I hate my meal plan.
I made a pact with a friend that neither of us would binge and purge today.
I had a small bowl of cereal, 3 slices of cheese, and a small bowl of vegetable soup today.
I managed to keep down the cereal and cheese. It was hard, but I did it!
I couldn’t keep the soup down.
However, today was a huge improvement over the last couple days.
I’m not sure I’m up to a repeat performance tomorrow.
Today is the first time in the 2 weeks I’ve been back in treatment that I’ve even remotely tried to follow my meal plan.
I ate a small bowl of cereal and half the milk I put in the bowl. I also took my meds and drank a half glass of water.
These are all huge victories.
However, I’m now left nauseous and anxious and trying to keep my food on the inside.
I still have the large, black “STOP” on my hand. It is a reminder not to binge, but also not to purge. I am trying.
It shouldn’t be so hard to keep food in. People all over the world go all day, every day eating food and not giving a second thought as to whether they should keep that food down, whether they should let it digest. Why can’t it be that simple for me?
I wish it weren’t such an internal struggle to just not throw up my food.
I’m going to keep trying. I’m going to win this one.
I may not have faith yet that I can win the war against bulimia, but just this meal, I’m going to win the battle.

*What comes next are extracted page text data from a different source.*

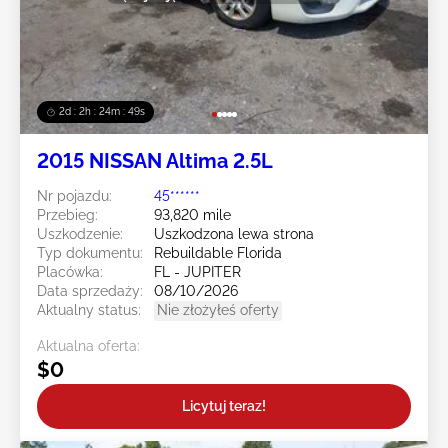
2d : 2h : 24m : 47s
2015 NISSAN Altima 2.5L
Nr pojazdu:
45******
Przebieg:
93,820 mile
Uszkodzenie:
Uszkodzona lewa strona
Typ dokumentu:
Rebuildable Florida
Placówka:
FL - JUPITER
Data sprzedaży:
08/10/2026
Aktualny status:
Nie złożyłeś oferty
Aktualna oferta:
$0
Licytuj teraz!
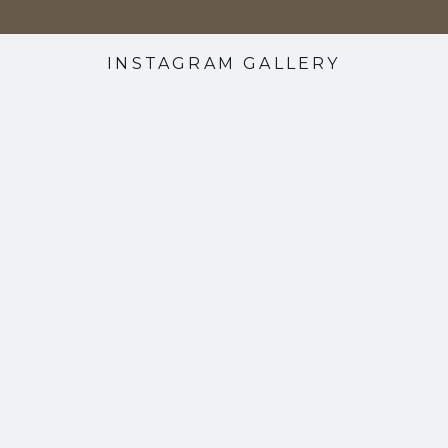
INSTAGRAM GALLERY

It’s my turn, dammit. I will be victorious.
I just need to stay away from the bathroom for a few hours, and distract the hell out of myself. No big deal, right? (If only)
I wrote this in my journal last night in bed.
I keep finding myself wondering if I can recover.
When I am living with my disorder, I am “stable”. When I try to recover, I lose all semblance of stability. I start feeling the all-encompassing self-hatred. I start having thoughts about jumping off buildings. I start trying to stab myself.
I can’t handle the level of all out hatred and loathing I have for myself. I don’t know what to do with it, other than to destroy myself.
The other day I wanted to slash my face and throat. I can’t stand to see myself in the mirror. The sight of myself makes me nauseous. I wish I could destroy the mirror.
I want to cut the fat off my body. Some days I don’t even care if I wouldn’t have any skin left after. I can’t possibly be more hideous than I am now. I can’t possibly hate myself more.
If I had a sharper knife, I could probably succeed at stabbing myself.
Luckily, just after that, I started talking to a friend and that helped me a lot. Sometimes what I need is just the opportunity to get outside of my own mind and connect with another person.
And binged until I was in physical pain.
Then I binged some more.
My body was in excruciating pain, yet I ate, bite after bite. I forced food down my throat. Why?
I don’t know. I just felt the need. The compulsion.
And then I purged. What an amazing release.
Now I sit here, just hating myself.
I am disgusting. I am filth. I don’t deserve food. I don’t deserve anything. I am lower than low.
I considered sewing my mouth shut. Not just a fleeting thought, I actually got out my needle and thread. I want to, but I lack the courage. I hate myself for binging and I hate myself for being too much of a coward to sew my mouth closed.
Instead, I got out my black sharpie and wrote “STOP” on my hand in big letters. I strongly hope this will be enough of a reminder.
I doubt it.
My mind is a repeat track of self-loathing and disgust.
Over and over, it plays, non-stop. There is no escaping it. Even while I’m distracted it plays in the background of my mind, sometimes becoming just loud enough to draw my attention back to it.
It haunts me. It taunts me. It ridicules me. It follows me. It beats me down.
I wish I could sew my mouth shut, but I lack the courage.